- [OBJECTIFS]:
[A] D'après le texte sur le coaching à l'envers, avant quelle année les dirigeants mentionnés ont-ils été formés ?
[B] Rédigez la suite du texte sur le coaching à l'envers en partant de sa dernière phrase.

Xavier Camby  : Cette pratique toute récente demeure très confidentielle, dans les deux acceptations du mot : très peu en parlent et trop peu la mettent en place ! Et encore s'agit-il majoritairement d'un training technique ou d'expertise, plus que d'un authentique coaching. L'hyper-mobilité moderne, physique (on déménage souvent, au sein de mégapoles), comme intellectuelle (les référentiels passés sont obsolètes et toute culture est devenue accessible, en quelques clics), la digitalisation des relations humaines et des comportements sociaux ont littéralement laissé sur place les paradigmes du siècle dernier.

Ce n'est donc pas du jeunisme ni de la démagogie de la part de dirigeants formés avant 1990 que de chercher à comprendre notre nouveau monde, en allant à la source : l'expérience, même très neuve, mais déjà ô combien renouvelée, de ceux qui sont nés avec Internet et qui ont, depuis qu'ils savent lire le savoir mondial, dans la poche de leur jeans.

Quels sont les avantages et les inconvénients de ce coaching à l'envers ? Comment bien encadrer cette pratique ?

Je ne crois pas qu'il s'agisse là d'une pratique "à encadrer" ! Puis-je même vous proposer l'inverse ? Les vraies bonnes pratiques, celles qui sont effectivement utiles et créatrices de valeur, ne s'encadrent pas, ne se décrètent pas plus qu'elles ne se légifèrent ! Elles sont cooptées par ceux qui en font leur bénéfice et évoluent ensuite librement, au gré des besoins.

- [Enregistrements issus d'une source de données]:
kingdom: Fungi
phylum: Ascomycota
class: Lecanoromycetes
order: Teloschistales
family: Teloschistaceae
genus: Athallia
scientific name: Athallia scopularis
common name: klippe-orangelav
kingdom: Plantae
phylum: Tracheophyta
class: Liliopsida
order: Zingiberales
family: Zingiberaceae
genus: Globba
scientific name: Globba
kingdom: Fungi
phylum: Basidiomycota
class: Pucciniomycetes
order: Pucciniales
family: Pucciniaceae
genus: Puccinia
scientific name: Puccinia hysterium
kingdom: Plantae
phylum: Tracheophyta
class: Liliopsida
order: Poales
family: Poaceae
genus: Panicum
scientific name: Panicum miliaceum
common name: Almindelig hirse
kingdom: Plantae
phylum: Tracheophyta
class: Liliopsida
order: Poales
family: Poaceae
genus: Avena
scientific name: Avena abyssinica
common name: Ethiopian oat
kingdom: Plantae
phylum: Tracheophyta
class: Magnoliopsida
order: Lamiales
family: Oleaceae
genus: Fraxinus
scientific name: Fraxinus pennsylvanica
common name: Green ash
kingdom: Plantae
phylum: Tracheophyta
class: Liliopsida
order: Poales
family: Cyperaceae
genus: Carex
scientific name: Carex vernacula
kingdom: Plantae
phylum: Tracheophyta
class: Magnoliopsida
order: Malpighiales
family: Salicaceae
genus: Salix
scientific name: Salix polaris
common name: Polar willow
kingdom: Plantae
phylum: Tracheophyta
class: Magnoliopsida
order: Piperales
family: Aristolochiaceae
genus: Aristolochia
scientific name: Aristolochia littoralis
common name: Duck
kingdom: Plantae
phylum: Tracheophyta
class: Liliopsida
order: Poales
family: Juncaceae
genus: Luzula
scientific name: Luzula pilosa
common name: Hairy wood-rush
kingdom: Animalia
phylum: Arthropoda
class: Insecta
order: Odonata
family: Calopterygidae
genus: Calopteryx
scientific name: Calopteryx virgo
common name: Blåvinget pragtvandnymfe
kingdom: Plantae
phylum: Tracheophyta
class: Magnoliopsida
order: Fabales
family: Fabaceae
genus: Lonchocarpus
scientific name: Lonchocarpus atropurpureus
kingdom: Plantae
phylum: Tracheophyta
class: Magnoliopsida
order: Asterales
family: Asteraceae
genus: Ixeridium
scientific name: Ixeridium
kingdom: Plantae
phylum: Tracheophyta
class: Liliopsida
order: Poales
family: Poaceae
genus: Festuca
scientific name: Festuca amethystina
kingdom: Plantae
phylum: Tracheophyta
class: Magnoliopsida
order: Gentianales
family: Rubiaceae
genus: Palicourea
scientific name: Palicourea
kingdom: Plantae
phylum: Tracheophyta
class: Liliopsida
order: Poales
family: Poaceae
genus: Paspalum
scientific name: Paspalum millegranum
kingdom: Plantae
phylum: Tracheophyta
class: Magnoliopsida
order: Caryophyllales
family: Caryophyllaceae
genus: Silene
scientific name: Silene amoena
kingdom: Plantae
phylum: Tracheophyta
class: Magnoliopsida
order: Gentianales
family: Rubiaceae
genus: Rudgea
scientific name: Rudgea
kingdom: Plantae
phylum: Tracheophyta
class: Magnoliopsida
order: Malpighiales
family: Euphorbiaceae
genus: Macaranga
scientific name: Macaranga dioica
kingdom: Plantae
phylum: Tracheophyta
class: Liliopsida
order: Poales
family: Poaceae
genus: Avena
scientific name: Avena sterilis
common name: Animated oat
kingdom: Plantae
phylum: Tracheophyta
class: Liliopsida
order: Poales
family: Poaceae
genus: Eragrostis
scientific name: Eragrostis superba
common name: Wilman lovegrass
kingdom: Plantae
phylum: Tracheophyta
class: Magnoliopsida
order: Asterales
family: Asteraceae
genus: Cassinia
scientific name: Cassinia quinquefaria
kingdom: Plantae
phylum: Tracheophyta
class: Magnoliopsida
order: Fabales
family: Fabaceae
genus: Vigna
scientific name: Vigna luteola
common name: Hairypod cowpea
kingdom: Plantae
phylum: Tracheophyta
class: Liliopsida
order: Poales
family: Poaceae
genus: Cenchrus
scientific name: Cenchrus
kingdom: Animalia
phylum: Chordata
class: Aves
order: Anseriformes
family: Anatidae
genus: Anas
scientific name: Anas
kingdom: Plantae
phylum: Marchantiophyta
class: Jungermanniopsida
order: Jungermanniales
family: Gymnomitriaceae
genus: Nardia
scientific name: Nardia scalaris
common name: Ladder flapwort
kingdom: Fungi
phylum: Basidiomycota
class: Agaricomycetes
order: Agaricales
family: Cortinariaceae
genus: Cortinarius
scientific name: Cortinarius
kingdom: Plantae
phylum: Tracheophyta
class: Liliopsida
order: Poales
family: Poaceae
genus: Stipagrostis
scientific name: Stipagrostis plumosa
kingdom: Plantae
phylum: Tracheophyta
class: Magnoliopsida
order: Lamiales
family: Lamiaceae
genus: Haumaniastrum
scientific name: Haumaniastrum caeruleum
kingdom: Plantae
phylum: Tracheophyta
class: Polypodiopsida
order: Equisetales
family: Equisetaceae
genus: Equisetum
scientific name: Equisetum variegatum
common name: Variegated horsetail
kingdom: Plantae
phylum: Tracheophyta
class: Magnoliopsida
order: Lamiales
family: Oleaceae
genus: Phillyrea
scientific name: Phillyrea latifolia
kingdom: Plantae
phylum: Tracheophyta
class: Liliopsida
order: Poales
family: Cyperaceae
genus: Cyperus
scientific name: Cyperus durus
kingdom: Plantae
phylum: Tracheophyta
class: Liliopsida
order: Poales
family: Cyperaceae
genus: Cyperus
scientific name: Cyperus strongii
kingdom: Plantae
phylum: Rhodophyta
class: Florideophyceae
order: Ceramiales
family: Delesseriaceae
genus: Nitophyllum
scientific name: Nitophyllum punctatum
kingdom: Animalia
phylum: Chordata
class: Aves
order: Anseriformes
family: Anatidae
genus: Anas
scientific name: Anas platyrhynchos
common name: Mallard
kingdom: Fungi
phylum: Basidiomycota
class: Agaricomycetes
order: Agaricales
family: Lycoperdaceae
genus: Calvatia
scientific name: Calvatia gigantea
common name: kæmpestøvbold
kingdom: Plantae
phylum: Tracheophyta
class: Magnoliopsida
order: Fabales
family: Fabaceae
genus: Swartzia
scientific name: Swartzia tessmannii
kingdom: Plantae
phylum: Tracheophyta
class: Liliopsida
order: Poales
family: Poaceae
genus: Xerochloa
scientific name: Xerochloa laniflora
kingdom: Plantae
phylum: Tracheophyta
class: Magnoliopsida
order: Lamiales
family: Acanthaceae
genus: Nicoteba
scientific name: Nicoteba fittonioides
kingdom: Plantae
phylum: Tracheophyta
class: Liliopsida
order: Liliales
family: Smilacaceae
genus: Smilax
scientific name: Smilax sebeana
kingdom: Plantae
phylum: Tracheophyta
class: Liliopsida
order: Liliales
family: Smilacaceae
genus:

- [RÉSULTATS]:
[A] Avant 1990.

[B]
Inversé ou non, il ne s'agit pas plus d'un vrai coaching, au sens habituel d'humaniser le traitement des ressources. 

Cependant, il existe pourtant une forme ancienne -et des précédents nombreux en attestent- de cet utile accompagnement de ceux dont le métier est de choisir et de décider.

Jadis, et cette bonne pratique n'a jamais cessé de faire ses preuves, ceux désignés au sein d'un groupe pour décider se voyaient très souvent adjoindre un socius (compagnon en latin, qui donnera le mot associé -la racine en est sequor, suivre, qui définit "une ligne de conduite, des principes et une manière de vivre"). Un socius, un alter-ego, jeune ou candide, vieux ou sage, qui a pour mission d'aider celui qui décide à faire les bons choix, l'éclairant comme il le peut -et souvent le simple bon-sens aide radicalement celui que le stress de devoir décider peut aveugler.

Nous assistons donc à une forme renouvelée de cette belle idée, à base de réalisme et d'humilité : "je ne sais pas tout, notamment de ce monde nouveau. J'ai besoin de l'aide d'unautochtone ou d'un aborigène d'Internet pour y faire mon chemin et ainsi définir le futur de ma société."

Cette tendance bouscule-t-elle la hiérarchie dans les entreprises et la vision de celle-ci ?

Non ! Ces jeunes coachs en débardeur et en running shoes -loins, très loins de toute certification normative- ne sont à la recherche d'aucun pouvoir, contrairement à nombre de cadres ou de consultants internalisés. Leur domaine est la création, l'innovation, le plaisir. Leurs valeurs les plus intimes constituent leur priorité : la liberté, la vérité, l'audace...

Si d'aventure, ils se fourvoient à accepter un contrat de travail au sein de l'entreprise qu'ils conseillent, par amitié pour leur patron peut-être, ils viendront rapidement grossir le nombre de ces jeunes diplômés qui quittent avant 24 mois leur premier employeur (43% actuellement en France).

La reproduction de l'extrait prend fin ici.